11月13日に元数学者グロタンディーク氏がお亡くなりなったことは皆さんもご存知でしょう。ここに哀悼の意を心から表します。
さて、私及び私の周辺もグロタンディーク氏の逝去を聞いて特に何らかの反応はありません。これは数学界にいる人なら皆同様だと思います。
つまり、数学者グロタンディーク氏は1970年までに終わっているからです。
逝去の報に接して、グロタンディーク素数がどうのこうの下らないことを言っている人はド素人だと断言出来ます。
因みに、私の知る限り、グロタンディーク素数のエピソードを裏付ける資料はありません。
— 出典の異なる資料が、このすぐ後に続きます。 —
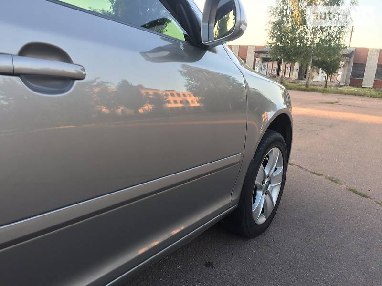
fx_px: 320
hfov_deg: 61.7
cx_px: 191
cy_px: 143
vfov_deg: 48.2
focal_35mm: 29
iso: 25
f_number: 2.2
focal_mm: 4.2
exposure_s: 1/50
おそらく、他の数学者が面白おかしくエピソードをジョークとして捏造したのではないかと思います。
と言うのは、グロタンディーク氏が具体的な数字を持ち出すことはあり得ないからです。
例えば、広中平祐博士は「グロタンディーク、彼は凄い人だ! 彼は方程式を見ない。
最初から大局的にすべてを見るだけだ。」("広中平祐博士へのインタビュー"より)と言っているのです。
また、グロタンディーク氏を個人的にも良く知っていたマイケル・アティヤ卿は「彼は弱点を持っていた。
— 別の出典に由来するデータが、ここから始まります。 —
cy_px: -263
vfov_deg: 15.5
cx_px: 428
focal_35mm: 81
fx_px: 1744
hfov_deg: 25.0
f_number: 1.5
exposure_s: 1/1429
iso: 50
彼は成層圏では他に誰も出来ない操縦を出来たが、地球上の彼の立場に自信が無かった。
つまり、具体例に彼は乏しく、同僚に供給して貰わなければならなかった。」
("ブルバキに関する2冊の本のAtiyah卿による書評"より)と言っています。
つまりは、グロタンディーク氏が、どういう場面か分かりませんけど、自ら具体的な数字を持ち出すはずがないのです。
また、具体的な数字に縛られるような理論をグロタンディーク氏が作るはずもなく、具体的な数字を上げなければ理解出来ない聴衆がグロタンディーク氏の講義に参加出来るはずもありません。
仮にそういう低レベルな聴衆がいたなら、グロタンディーク氏から公衆の面前で罵倒されていたでしょう。
これは私の大先生や大先輩方から聞いた茶飲み話です。